*Your objective*
Only one part of the listing is needed: the lines from the one with "epithelial cells reveal" through the last line, copied exactly and free of pictures.

++++ Exercise data

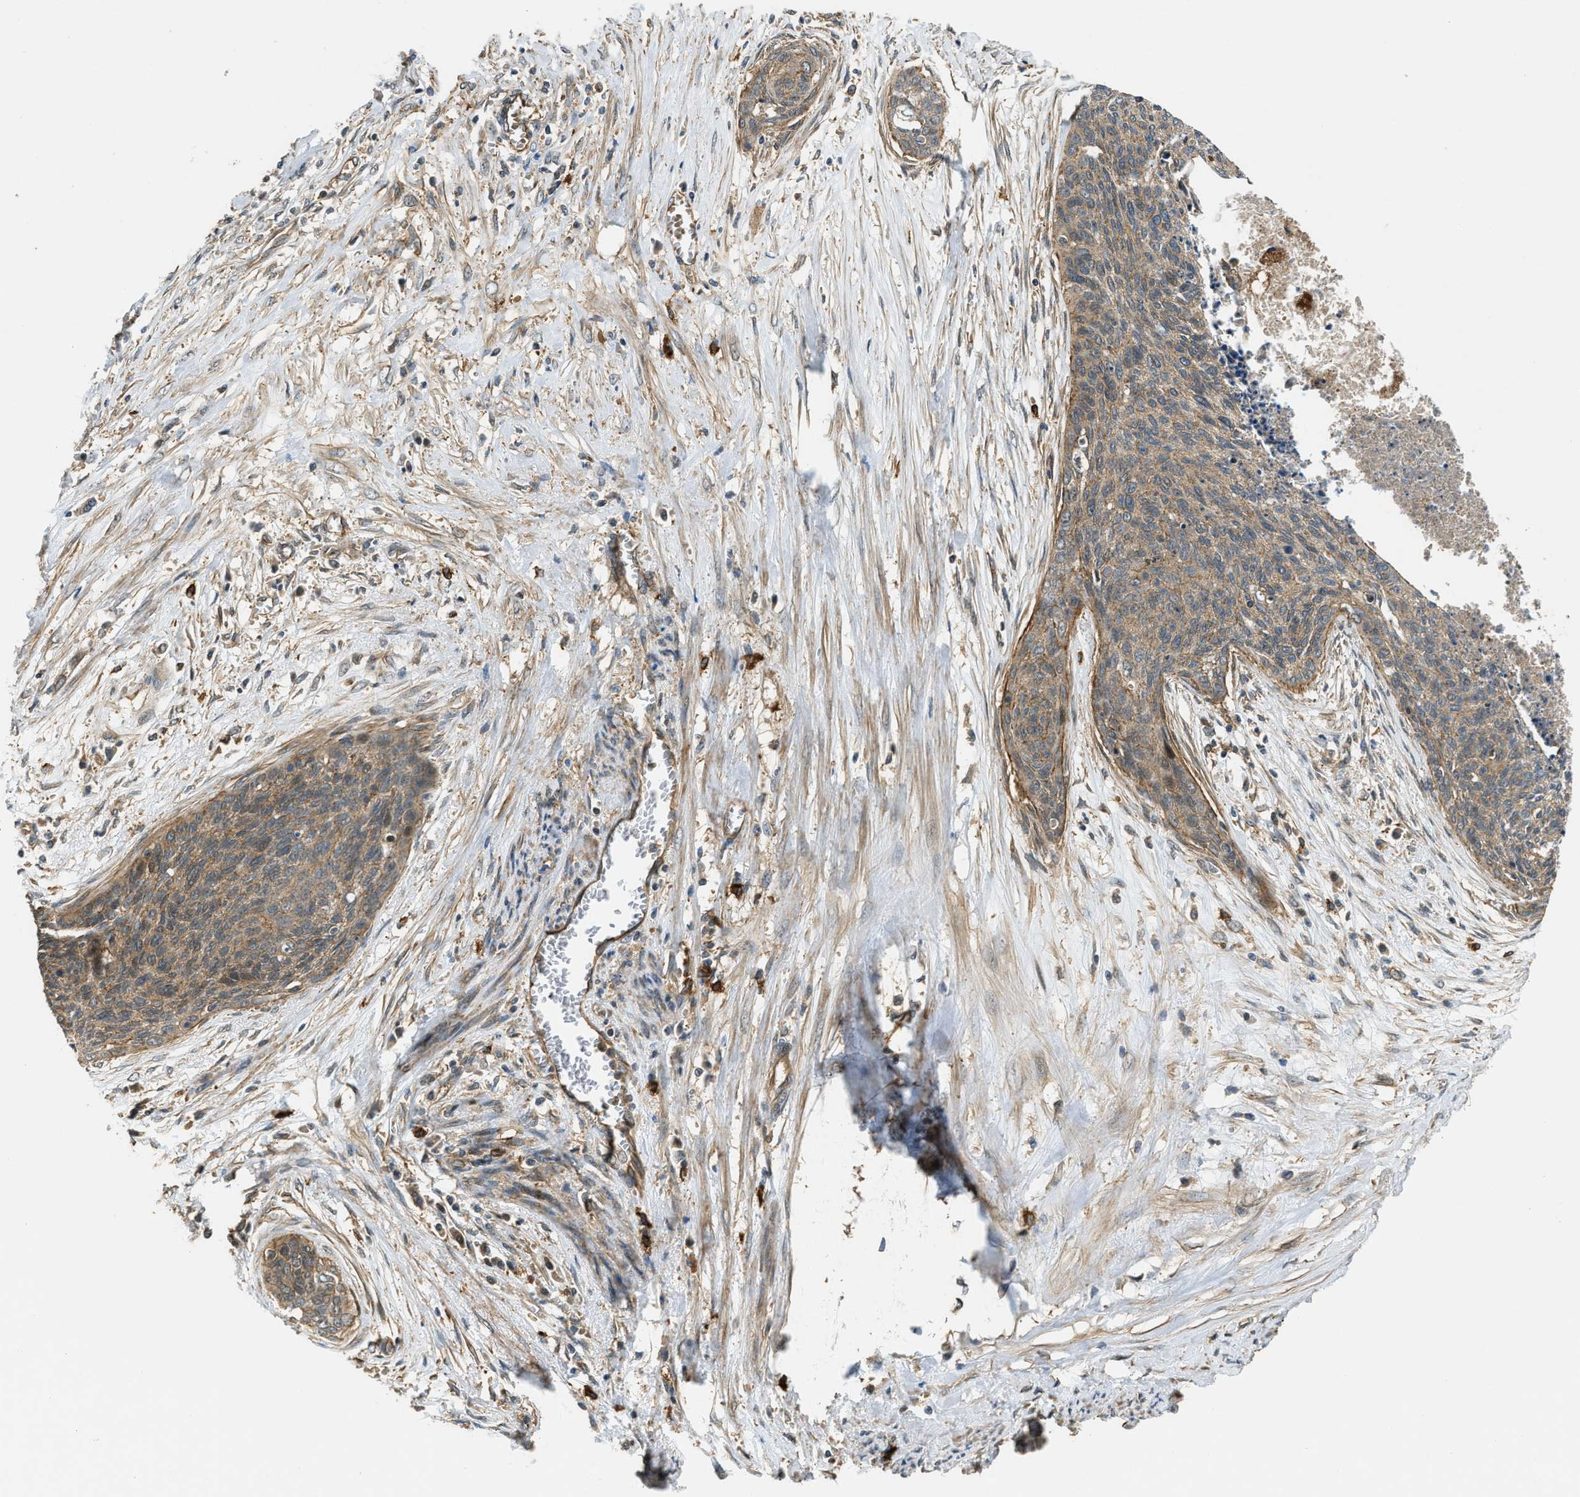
{"staining": {"intensity": "weak", "quantity": ">75%", "location": "cytoplasmic/membranous"}, "tissue": "cervical cancer", "cell_type": "Tumor cells", "image_type": "cancer", "snomed": [{"axis": "morphology", "description": "Squamous cell carcinoma, NOS"}, {"axis": "topography", "description": "Cervix"}], "caption": "Protein staining exhibits weak cytoplasmic/membranous staining in approximately >75% of tumor cells in cervical cancer (squamous cell carcinoma).", "gene": "BAG4", "patient": {"sex": "female", "age": 55}}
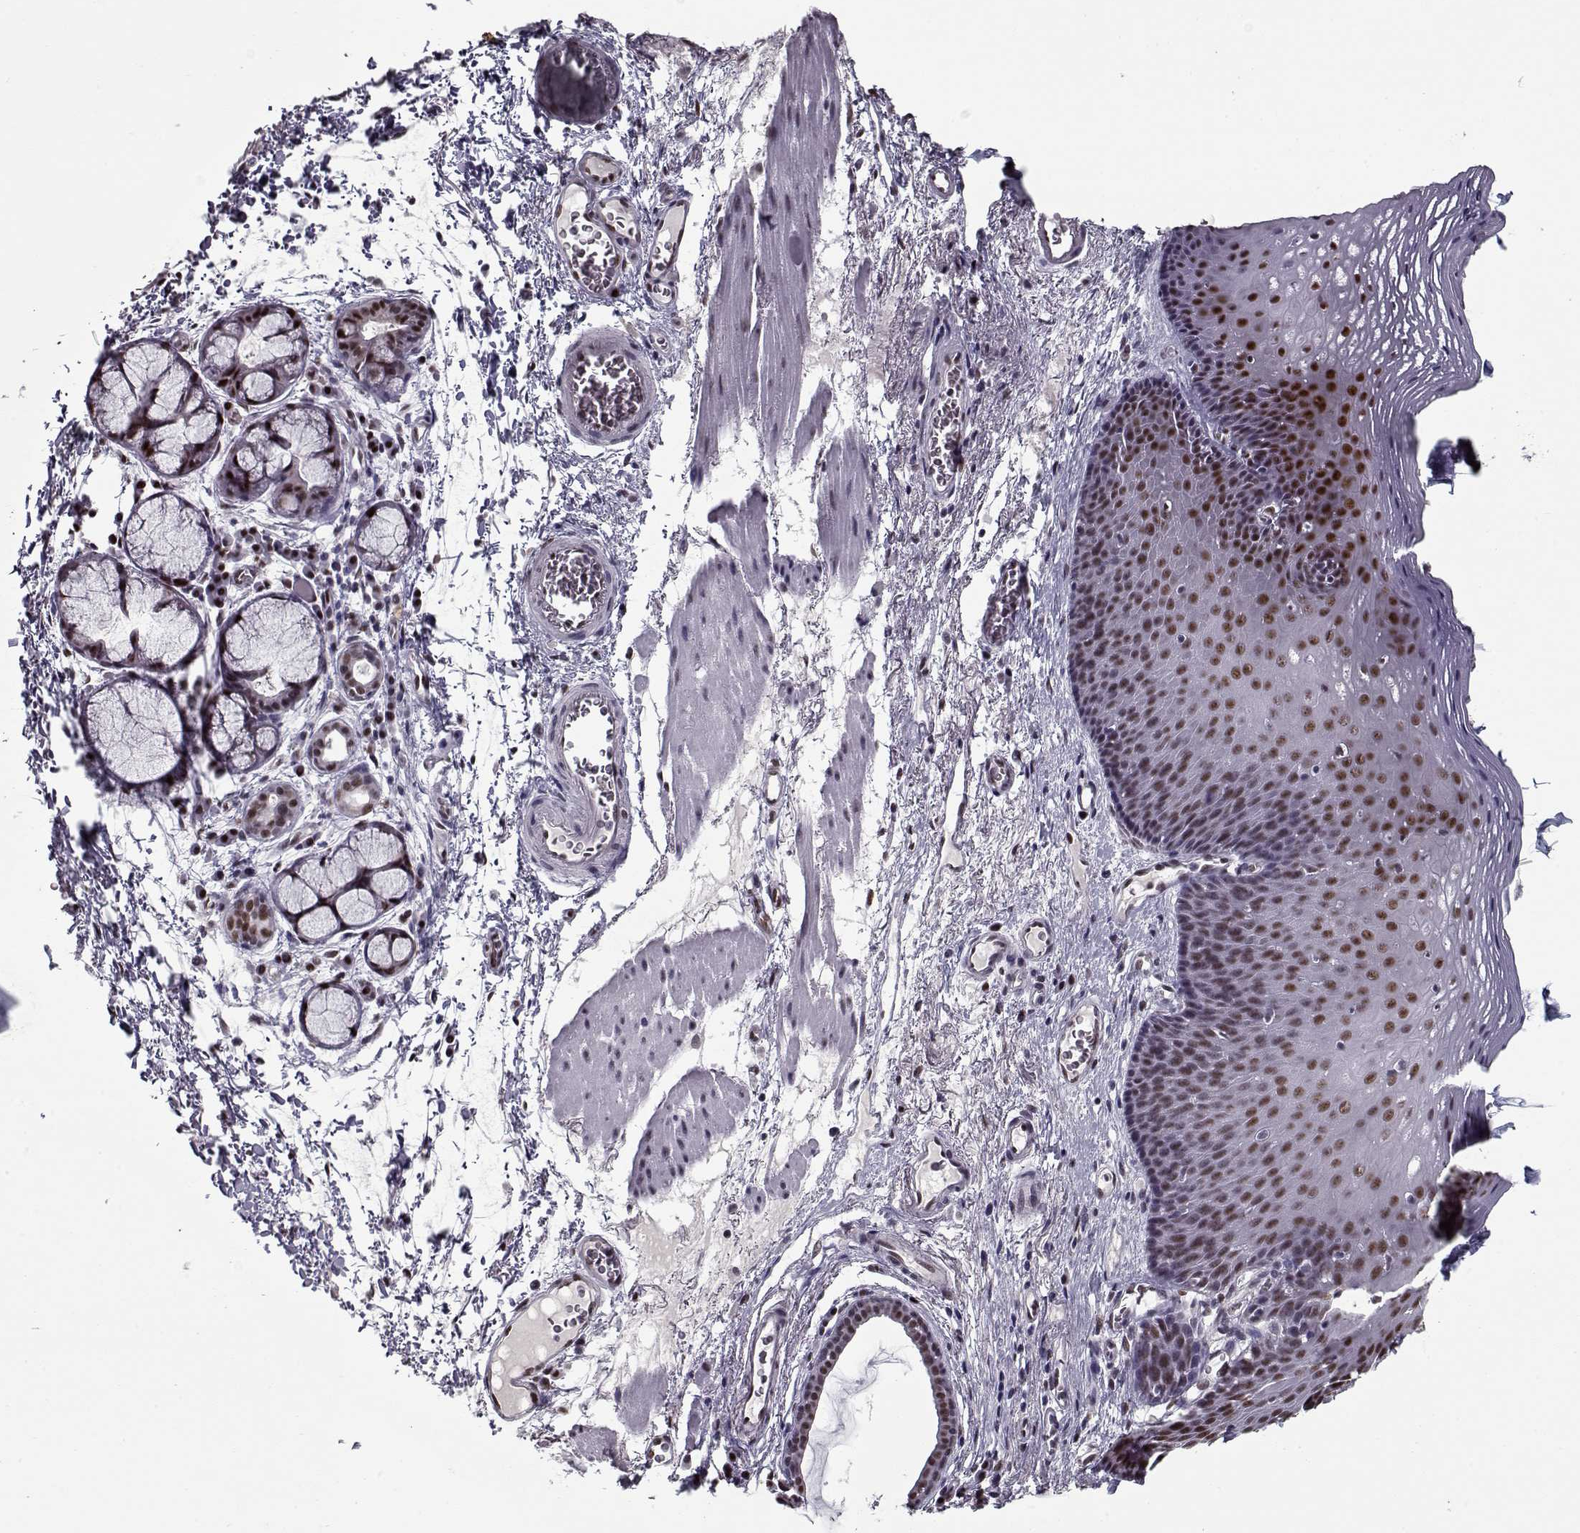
{"staining": {"intensity": "moderate", "quantity": "<25%", "location": "nuclear"}, "tissue": "esophagus", "cell_type": "Squamous epithelial cells", "image_type": "normal", "snomed": [{"axis": "morphology", "description": "Normal tissue, NOS"}, {"axis": "topography", "description": "Esophagus"}], "caption": "Squamous epithelial cells reveal moderate nuclear expression in approximately <25% of cells in benign esophagus.", "gene": "PRMT1", "patient": {"sex": "male", "age": 76}}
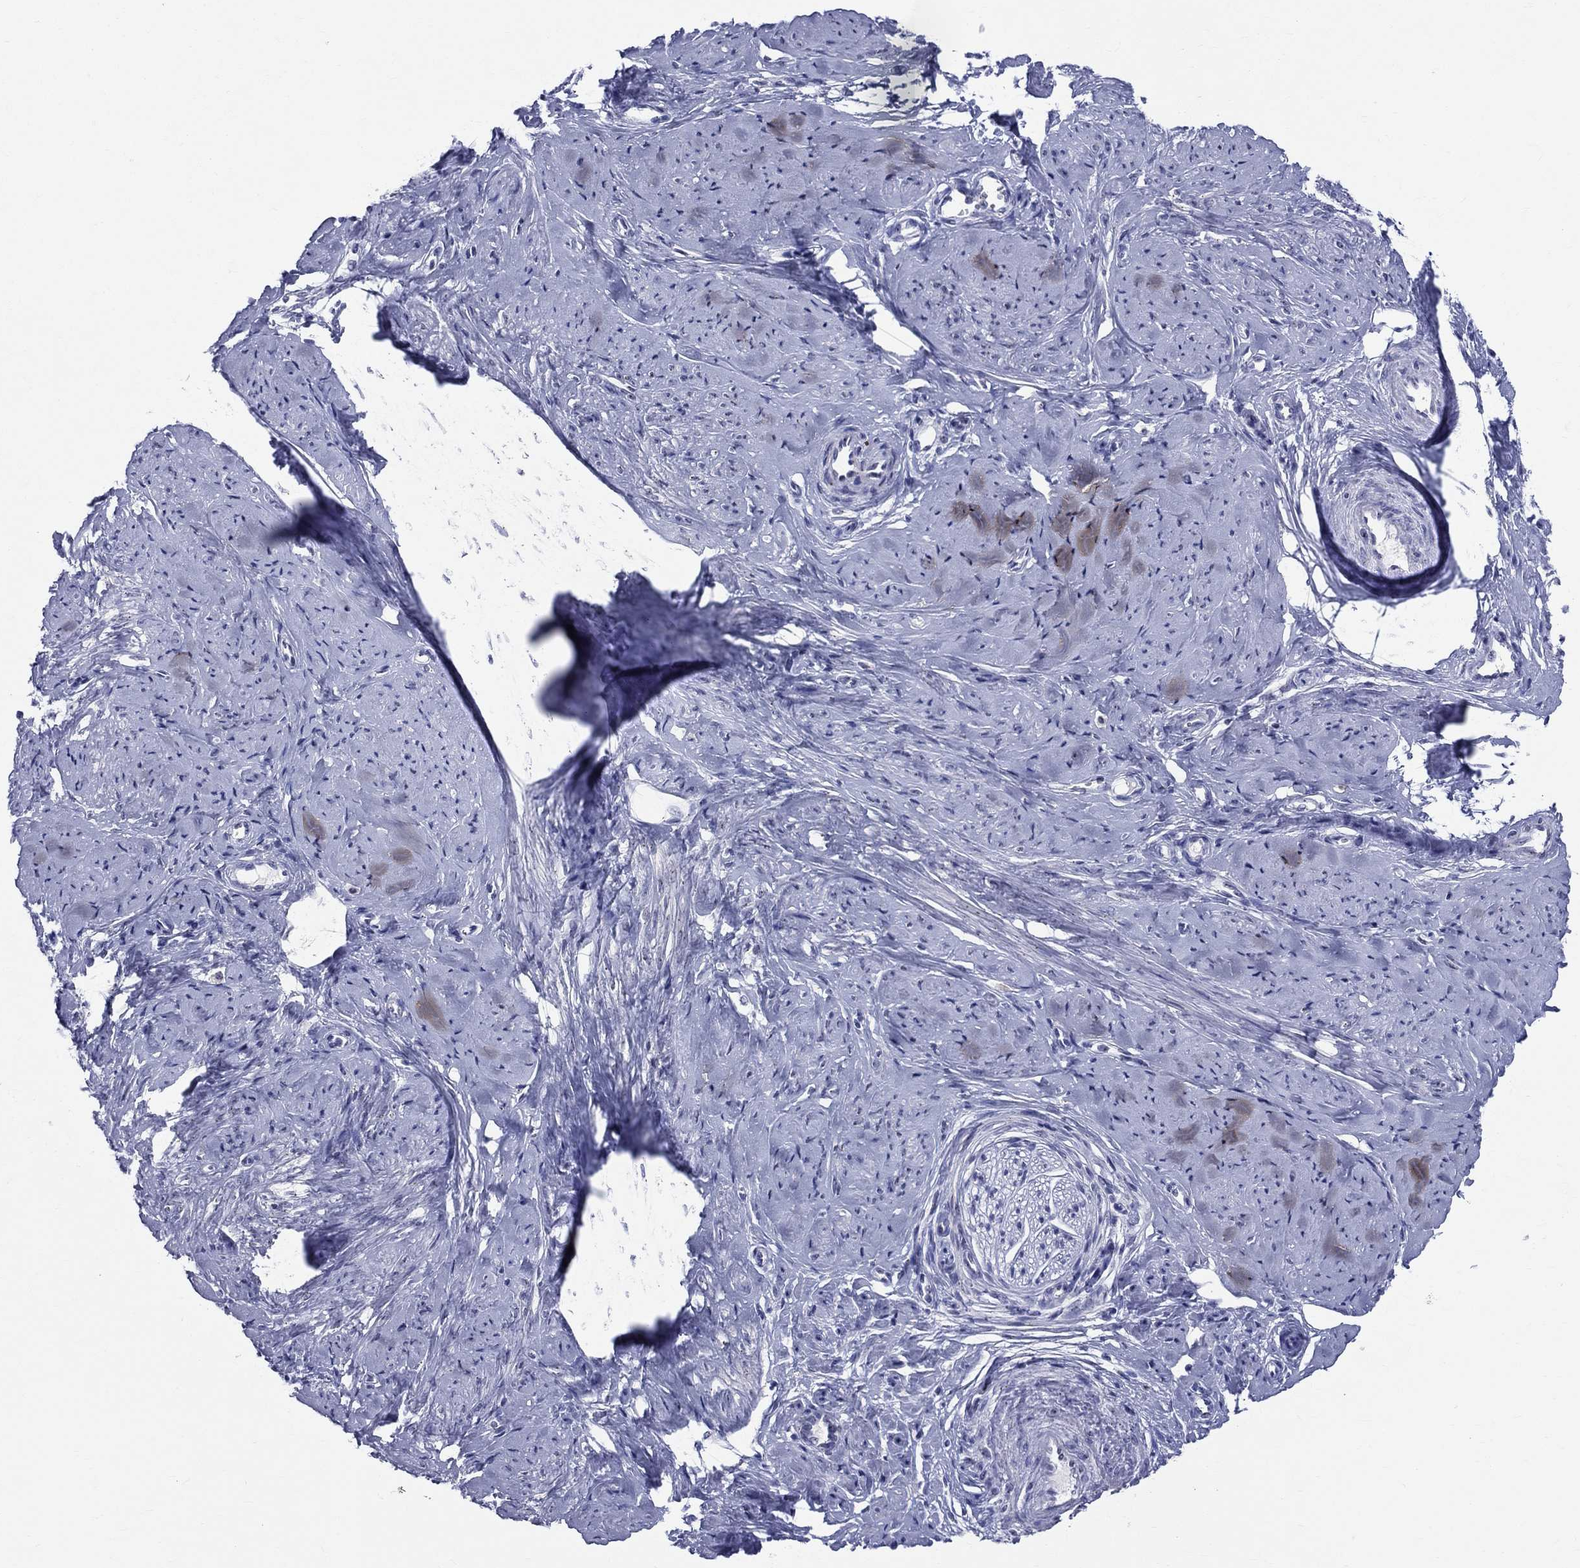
{"staining": {"intensity": "negative", "quantity": "none", "location": "none"}, "tissue": "smooth muscle", "cell_type": "Smooth muscle cells", "image_type": "normal", "snomed": [{"axis": "morphology", "description": "Normal tissue, NOS"}, {"axis": "topography", "description": "Smooth muscle"}], "caption": "An immunohistochemistry histopathology image of normal smooth muscle is shown. There is no staining in smooth muscle cells of smooth muscle. The staining is performed using DAB brown chromogen with nuclei counter-stained in using hematoxylin.", "gene": "CEP43", "patient": {"sex": "female", "age": 48}}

++++++++

*Completed exercise*
{"staining": {"intensity": "moderate", "quantity": "<25%", "location": "nuclear"}, "tissue": "esophagus", "cell_type": "Squamous epithelial cells", "image_type": "normal", "snomed": [{"axis": "morphology", "description": "Normal tissue, NOS"}, {"axis": "topography", "description": "Esophagus"}], "caption": "Squamous epithelial cells reveal moderate nuclear expression in approximately <25% of cells in benign esophagus.", "gene": "PRMT1", "patient": {"sex": "male", "age": 76}}
{"staining": {"intensity": "negative", "quantity": "none", "location": "none"}, "tissue": "smooth muscle", "cell_type": "Smooth muscle cells", "image_type": "normal", "snomed": [{"axis": "morphology", "description": "Normal tissue, NOS"}, {"axis": "topography", "description": "Smooth muscle"}], "caption": "An immunohistochemistry histopathology image of normal smooth muscle is shown. There is no staining in smooth muscle cells of smooth muscle. The staining is performed using DAB brown chromogen with nuclei counter-stained in using hematoxylin.", "gene": "CEP43", "patient": {"sex": "female", "age": 48}}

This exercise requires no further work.